How to Steal a Million does not take itself too seriously, and that is the beauty of the film. As with most comedies of its time, this movie has a whimsical feel to it and aims to entertain and leave you with a happy after taste. In today’s era with its plethora of hi-tech gadgets, it is difficult to envision a heist without computers and futuristic accessories. However, How to Steal a Million manages to surprise the viewer with a plausible robbery the old fashioned way, carried out by a resourceful lovable duo.
Audrey Hepburn stars as Nicole, the daughter of a Paris millionaire. Her father is renowned as an art collector, but his love for art goes beyond that. In his hidden attic, he forges paintings, displaying them to the world as original masterpieces by great painters. The father with questionable morals shares a warm relationship with his daughter, who is quite terrified of being caught by the police. He has been lucky for many years and is confident that he will not be caught any time soon.

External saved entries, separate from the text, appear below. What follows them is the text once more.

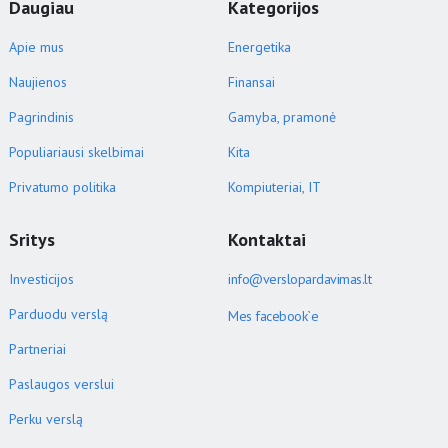
Daugiau
Kategorijos
Apie mus
Energetika
Naujienos
Finansai
Pagrindinis
Gamyba, pramonė
Populiariausi skelbimai
Kita
Privatumo politika
Kompiuteriai, IT
Sritys
Kontaktai
Investicijos
info@verslopardavimas.lt
Parduodu verslą
Mes facebook`e
Partneriai
Paslaugos verslui
Perku verslą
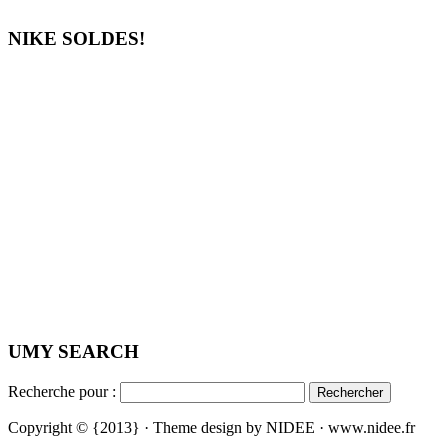
NIKE SOLDES!
UMY SEARCH
Recherche pour :
Copyright © {2013} · Theme design by NIDEE · www.nidee.fr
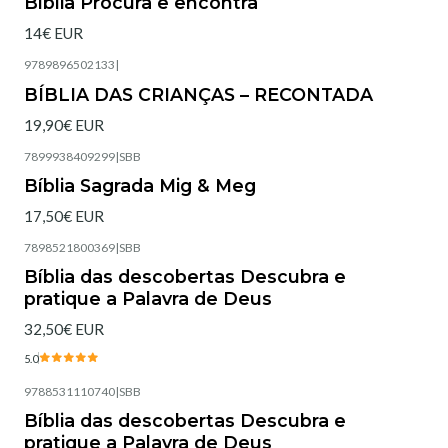
Bíblia Procura e encontra
14€ EUR
9789896502133
|
Esgotado
BÍBLIA DAS CRIANÇAS – RECONTADA
19,90€ EUR
7899938409299
|
SBB
Não Disponível
Bíblia Sagrada Mig & Meg
17,50€ EUR
7898521800369
|
SBB
Esgotado
Bíblia das descobertas Descubra e
pratique a Palavra de Deus
32,50€ EUR
5.0
9788531110740
|
SBB
Esgotado
Bíblia das descobertas Descubra e
pratique a Palavra de Deus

Simon, played by Peter O’Toole, is a burglar with style, who drives fancy cars and stays at posh hotels. He is caught by Nicole trying to steal one of the forged paintings. In a cute hilarious scene, Nicole shoots him, then bandages him and finally ends up driving him safely back to his five star hotel, instead of reporting him to the police. I was convinced that Simon is perhaps a rich art connoisseur himself and only pretending to be a burglar. The end had me pleasantly surprised.

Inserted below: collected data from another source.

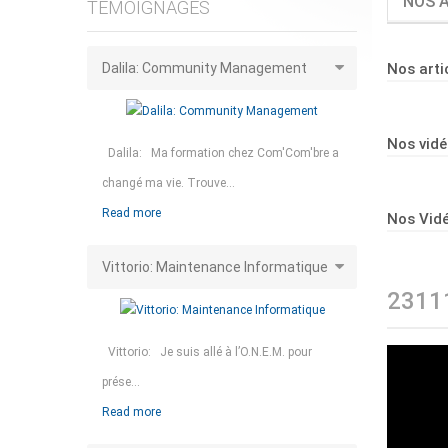
NOS A
TÉMOIGNAGES
Dalila: Community Management
Nos arti
Nos vid
Dalila: Ma formation chez Com'Com'bre a
changé ma vie. Trouve...
Read more
Nos Vidé
Vittorio: Maintenance Informatique
2311
Vittorio: Je suis allé à l’O.N.E.M. pour
prése...
Read more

As always, Audrey Hepburn excels in her part and looks gorgeous. Her dresses are fashionable and her character was funny and adorable. Peter O’Toole was a revelation. Simon’s character had an easy assurance and I could see why he could almost effortlessly sweep Nicole off her feet. Usually, I find the lead actors older than my liking in such films. But, Peter is handsome, elegant and suited well paired opposite Audrey. I wonder how I have missed watching his movies all these days!

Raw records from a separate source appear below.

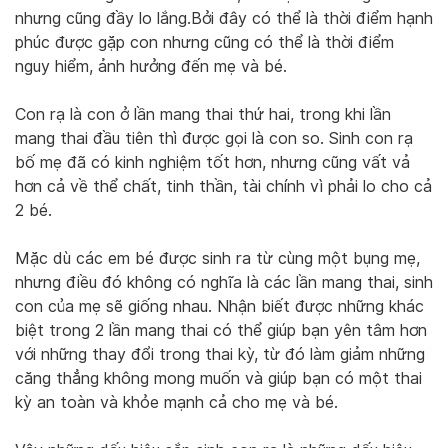
nhưng cũng đầy lo lắng.Bởi đây có thể là thời điểm hạnh
phúc được gặp con nhưng cũng có thể là thời điểm
nguy hiểm, ảnh hưởng đến mẹ và bé.
Con rạ là con ở lần mang thai thứ hai, trong khi lần
mang thai đầu tiên thì được gọi là con so. Sinh con rạ
bố mẹ đã có kinh nghiệm tốt hơn, nhưng cũng vất vả
hơn cả về thể chất, tinh thần, tài chính vì phải lo cho cả
2 bé.
Mặc dù các em bé được sinh ra từ cùng một bụng mẹ,
nhưng điều đó không có nghĩa là các lần mang thai, sinh
con của mẹ sẽ giống nhau. Nhận biết được những khác
biệt trong 2 lần mang thai có thể giúp bạn yên tâm hơn
với những thay đổi trong thai kỳ, từ đó làm giảm những
căng thẳng không mong muốn và giúp bạn có một thai
kỳ an toàn và khỏe mạnh cả cho mẹ và bé.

Coming back to the movie… when Nicole’s father forges a Cellini Venus sculpture and loans it to an art museum, it is time for the daughter to take matters into her own hands. She enlists the intriguing, maddening burglar’s help in stealing the sculpture from the high-security museum.
One of my favourite moments of the film was when Simon uses a strong magnet and shoe lace to break himself and Nicole free from a locked closet. The plan and props were simple, yet superbly effective. And during the robbery, the hero and heroine got a few memorable romantic moments as well.
I did tend to get a little lost by the art related references, but the dialogues were witty and the comedy had a sophisticated class to it.
Finally, the moving ending has some nice twists which I don’t wish to give away. All in all, if you love Audrey Hepburn movies and enjoy a good old heist story then this is a must watch for you.